--- THE DATA Enclosed Below ---

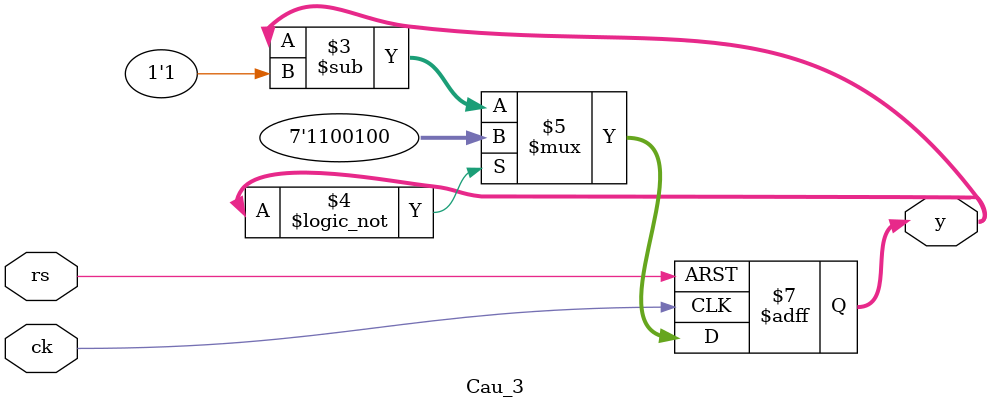
<source format=v>
module Cau_3(rs,ck,y);
input ck,rs;
output [6:0]y;
reg [6:0]y;
always @(posedge ck or negedge rs )
begin
if (rs == 0) y <= 7'b1100100;
else
	begin
		y <= y - 1'b1;
		if (y == 0)
			y <= 7'b1100100;
	end
end
endmodule
</source>
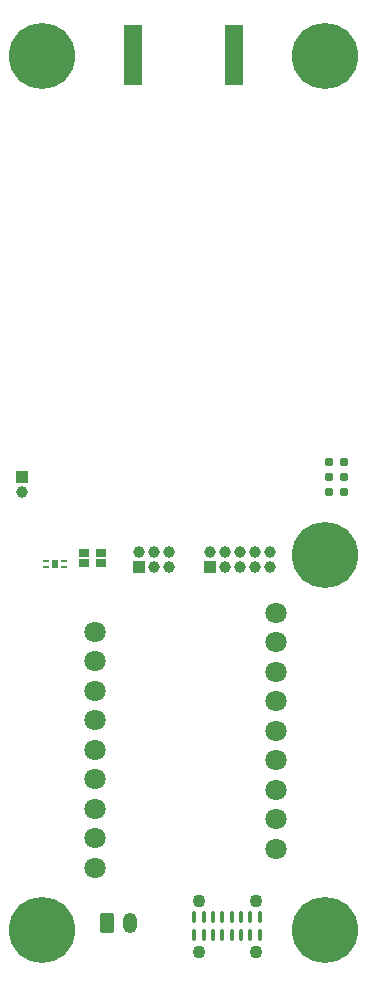
<source format=gbr>
%TF.GenerationSoftware,KiCad,Pcbnew,9.0.1*%
%TF.CreationDate,2025-10-09T14:44:29-04:00*%
%TF.ProjectId,OshTelemega,4f736854-656c-4656-9d65-67612e6b6963,rev?*%
%TF.SameCoordinates,Original*%
%TF.FileFunction,Soldermask,Top*%
%TF.FilePolarity,Negative*%
%FSLAX46Y46*%
G04 Gerber Fmt 4.6, Leading zero omitted, Abs format (unit mm)*
G04 Created by KiCad (PCBNEW 9.0.1) date 2025-10-09 14:44:29*
%MOMM*%
%LPD*%
G01*
G04 APERTURE LIST*
G04 Aperture macros list*
%AMRoundRect*
0 Rectangle with rounded corners*
0 $1 Rounding radius*
0 $2 $3 $4 $5 $6 $7 $8 $9 X,Y pos of 4 corners*
0 Add a 4 corners polygon primitive as box body*
4,1,4,$2,$3,$4,$5,$6,$7,$8,$9,$2,$3,0*
0 Add four circle primitives for the rounded corners*
1,1,$1+$1,$2,$3*
1,1,$1+$1,$4,$5*
1,1,$1+$1,$6,$7*
1,1,$1+$1,$8,$9*
0 Add four rect primitives between the rounded corners*
20,1,$1+$1,$2,$3,$4,$5,0*
20,1,$1+$1,$4,$5,$6,$7,0*
20,1,$1+$1,$6,$7,$8,$9,0*
20,1,$1+$1,$8,$9,$2,$3,0*%
G04 Aperture macros list end*
%ADD10RoundRect,0.062500X0.212500X-0.062500X0.212500X0.062500X-0.212500X0.062500X-0.212500X-0.062500X0*%
%ADD11R,0.600000X0.800000*%
%ADD12C,1.800000*%
%ADD13C,5.600000*%
%ADD14RoundRect,0.250000X-0.350000X-0.625000X0.350000X-0.625000X0.350000X0.625000X-0.350000X0.625000X0*%
%ADD15O,1.200000X1.750000*%
%ADD16RoundRect,0.075000X-0.075000X-0.425000X0.075000X-0.425000X0.075000X0.425000X-0.075000X0.425000X0*%
%ADD17C,1.100000*%
%ADD18R,0.850000X0.650000*%
%ADD19R,1.000000X1.000000*%
%ADD20C,1.000000*%
%ADD21C,0.787400*%
%ADD22R,1.500000X5.080000*%
G04 APERTURE END LIST*
D10*
%TO.C,U7*%
X23325000Y-66250000D03*
X24875000Y-66250000D03*
X24875000Y-65750000D03*
X23325000Y-65750000D03*
D11*
X24100000Y-66000000D03*
%TD*%
D12*
%TO.C,J6*%
X42800000Y-90099998D03*
X42800000Y-87599998D03*
X42800000Y-85099998D03*
X42800000Y-82599997D03*
X42800000Y-80099997D03*
X42800000Y-77599997D03*
X42800000Y-75100000D03*
X42800000Y-72600000D03*
X42800000Y-70100000D03*
%TD*%
D13*
%TO.C,H2*%
X23000000Y-97000000D03*
%TD*%
D14*
%TO.C,J8*%
X28500000Y-96350000D03*
D15*
X30500000Y-96350000D03*
%TD*%
D16*
%TO.C,J4*%
X35920000Y-95890000D03*
X36710000Y-95890000D03*
X37500000Y-95890000D03*
X38290000Y-95890000D03*
X39080000Y-95890000D03*
X39870000Y-95890000D03*
X40660000Y-95890000D03*
X41450000Y-95890000D03*
X41450000Y-97410000D03*
X40660000Y-97410000D03*
X39870000Y-97410000D03*
X39080000Y-97410000D03*
X38290000Y-97410000D03*
X37500000Y-97410000D03*
X36710000Y-97410000D03*
X35920000Y-97410000D03*
D17*
X36300000Y-94500000D03*
X36300000Y-98800000D03*
X41100000Y-94500000D03*
X41100000Y-98800000D03*
%TD*%
D18*
%TO.C,D5*%
X28050000Y-65050000D03*
X28050000Y-65900000D03*
X26600000Y-65050000D03*
X26600000Y-65900000D03*
%TD*%
D13*
%TO.C,H3*%
X47000000Y-97000000D03*
%TD*%
%TO.C,H4*%
X47000000Y-23000000D03*
%TD*%
%TO.C,H5*%
X47000000Y-65200000D03*
%TD*%
D19*
%TO.C,J9*%
X37240000Y-66200000D03*
D20*
X37240000Y-64929999D03*
X38510001Y-66200000D03*
X38510000Y-64930000D03*
X39780000Y-66200000D03*
X39780000Y-64930000D03*
X41050000Y-66200000D03*
X41050000Y-64930000D03*
X42319999Y-66200000D03*
X42320000Y-64930000D03*
%TD*%
D19*
%TO.C,J10*%
X31210000Y-66200000D03*
D20*
X31210000Y-64929999D03*
X32480001Y-66200000D03*
X32480000Y-64930000D03*
X33750000Y-66200000D03*
X33750000Y-64930000D03*
%TD*%
D21*
%TO.C,J1*%
X47349000Y-57330000D03*
X48619000Y-57330000D03*
X47349000Y-58600000D03*
X48619000Y-58600000D03*
X47349000Y-59870000D03*
X48619000Y-59870000D03*
%TD*%
D19*
%TO.C,J2*%
X21350000Y-58630000D03*
D20*
X21350000Y-59900000D03*
%TD*%
D12*
%TO.C,J7*%
X27499999Y-71700000D03*
X27499999Y-74200000D03*
X27499999Y-76700000D03*
X27499999Y-79200001D03*
X27499999Y-81700001D03*
X27499999Y-84200001D03*
X27499999Y-86699998D03*
X27499999Y-89199998D03*
X27499999Y-91699998D03*
%TD*%
D13*
%TO.C,H1*%
X23000000Y-23000000D03*
%TD*%
D22*
%TO.C,J3*%
X30750000Y-22900000D03*
X39250000Y-22900000D03*
%TD*%
M02*

</source>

--- End of Enclosed THE DATA ---

Repeat the records exactly but leave out the images.

▸ OUTPUT FOR THIS TASK:
<source format=v>
module Cau_3(rs,ck,y);
input ck,rs;
output [6:0]y;
reg [6:0]y;
always @(posedge ck or negedge rs )
begin
if (rs == 0) y <= 7'b1100100;
else
	begin
		y <= y - 1'b1;
		if (y == 0)
			y <= 7'b1100100;
	end
end
endmodule
</source>
<source format=gbr>
%TF.GenerationSoftware,KiCad,Pcbnew,9.0.1*%
%TF.CreationDate,2025-10-09T14:44:29-04:00*%
%TF.ProjectId,OshTelemega,4f736854-656c-4656-9d65-67612e6b6963,rev?*%
%TF.SameCoordinates,Original*%
%TF.FileFunction,Soldermask,Top*%
%TF.FilePolarity,Negative*%
%FSLAX46Y46*%
G04 Gerber Fmt 4.6, Leading zero omitted, Abs format (unit mm)*
G04 Created by KiCad (PCBNEW 9.0.1) date 2025-10-09 14:44:29*
%MOMM*%
%LPD*%
G01*
G04 APERTURE LIST*
G04 Aperture macros list*
%AMRoundRect*
0 Rectangle with rounded corners*
0 $1 Rounding radius*
0 $2 $3 $4 $5 $6 $7 $8 $9 X,Y pos of 4 corners*
0 Add a 4 corners polygon primitive as box body*
4,1,4,$2,$3,$4,$5,$6,$7,$8,$9,$2,$3,0*
0 Add four circle primitives for the rounded corners*
1,1,$1+$1,$2,$3*
1,1,$1+$1,$4,$5*
1,1,$1+$1,$6,$7*
1,1,$1+$1,$8,$9*
0 Add four rect primitives between the rounded corners*
20,1,$1+$1,$2,$3,$4,$5,0*
20,1,$1+$1,$4,$5,$6,$7,0*
20,1,$1+$1,$6,$7,$8,$9,0*
20,1,$1+$1,$8,$9,$2,$3,0*%
G04 Aperture macros list end*
%ADD10RoundRect,0.062500X0.212500X-0.062500X0.212500X0.062500X-0.212500X0.062500X-0.212500X-0.062500X0*%
%ADD11R,0.600000X0.800000*%
%ADD12C,1.800000*%
%ADD13C,5.600000*%
%ADD14RoundRect,0.250000X-0.350000X-0.625000X0.350000X-0.625000X0.350000X0.625000X-0.350000X0.625000X0*%
%ADD15O,1.200000X1.750000*%
%ADD16RoundRect,0.075000X-0.075000X-0.425000X0.075000X-0.425000X0.075000X0.425000X-0.075000X0.425000X0*%
%ADD17C,1.100000*%
%ADD18R,0.850000X0.650000*%
%ADD19R,1.000000X1.000000*%
%ADD20C,1.000000*%
%ADD21C,0.787400*%
%ADD22R,1.500000X5.080000*%
G04 APERTURE END LIST*
D10*
%TO.C,U7*%
X23325000Y-66250000D03*
X24875000Y-66250000D03*
X24875000Y-65750000D03*
X23325000Y-65750000D03*
D11*
X24100000Y-66000000D03*
%TD*%
D12*
%TO.C,J6*%
X42800000Y-90099998D03*
X42800000Y-87599998D03*
X42800000Y-85099998D03*
X42800000Y-82599997D03*
X42800000Y-80099997D03*
X42800000Y-77599997D03*
X42800000Y-75100000D03*
X42800000Y-72600000D03*
X42800000Y-70100000D03*
%TD*%
D13*
%TO.C,H2*%
X23000000Y-97000000D03*
%TD*%
D14*
%TO.C,J8*%
X28500000Y-96350000D03*
D15*
X30500000Y-96350000D03*
%TD*%
D16*
%TO.C,J4*%
X35920000Y-95890000D03*
X36710000Y-95890000D03*
X37500000Y-95890000D03*
X38290000Y-95890000D03*
X39080000Y-95890000D03*
X39870000Y-95890000D03*
X40660000Y-95890000D03*
X41450000Y-95890000D03*
X41450000Y-97410000D03*
X40660000Y-97410000D03*
X39870000Y-97410000D03*
X39080000Y-97410000D03*
X38290000Y-97410000D03*
X37500000Y-97410000D03*
X36710000Y-97410000D03*
X35920000Y-97410000D03*
D17*
X36300000Y-94500000D03*
X36300000Y-98800000D03*
X41100000Y-94500000D03*
X41100000Y-98800000D03*
%TD*%
D18*
%TO.C,D5*%
X28050000Y-65050000D03*
X28050000Y-65900000D03*
X26600000Y-65050000D03*
X26600000Y-65900000D03*
%TD*%
D13*
%TO.C,H3*%
X47000000Y-97000000D03*
%TD*%
%TO.C,H4*%
X47000000Y-23000000D03*
%TD*%
%TO.C,H5*%
X47000000Y-65200000D03*
%TD*%
D19*
%TO.C,J9*%
X37240000Y-66200000D03*
D20*
X37240000Y-64929999D03*
X38510001Y-66200000D03*
X38510000Y-64930000D03*
X39780000Y-66200000D03*
X39780000Y-64930000D03*
X41050000Y-66200000D03*
X41050000Y-64930000D03*
X42319999Y-66200000D03*
X42320000Y-64930000D03*
%TD*%
D19*
%TO.C,J10*%
X31210000Y-66200000D03*
D20*
X31210000Y-64929999D03*
X32480001Y-66200000D03*
X32480000Y-64930000D03*
X33750000Y-66200000D03*
X33750000Y-64930000D03*
%TD*%
D21*
%TO.C,J1*%
X47349000Y-57330000D03*
X48619000Y-57330000D03*
X47349000Y-58600000D03*
X48619000Y-58600000D03*
X47349000Y-59870000D03*
X48619000Y-59870000D03*
%TD*%
D19*
%TO.C,J2*%
X21350000Y-58630000D03*
D20*
X21350000Y-59900000D03*
%TD*%
D12*
%TO.C,J7*%
X27499999Y-71700000D03*
X27499999Y-74200000D03*
X27499999Y-76700000D03*
X27499999Y-79200001D03*
X27499999Y-81700001D03*
X27499999Y-84200001D03*
X27499999Y-86699998D03*
X27499999Y-89199998D03*
X27499999Y-91699998D03*
%TD*%
D13*
%TO.C,H1*%
X23000000Y-23000000D03*
%TD*%
D22*
%TO.C,J3*%
X30750000Y-22900000D03*
X39250000Y-22900000D03*
%TD*%
M02*

</source>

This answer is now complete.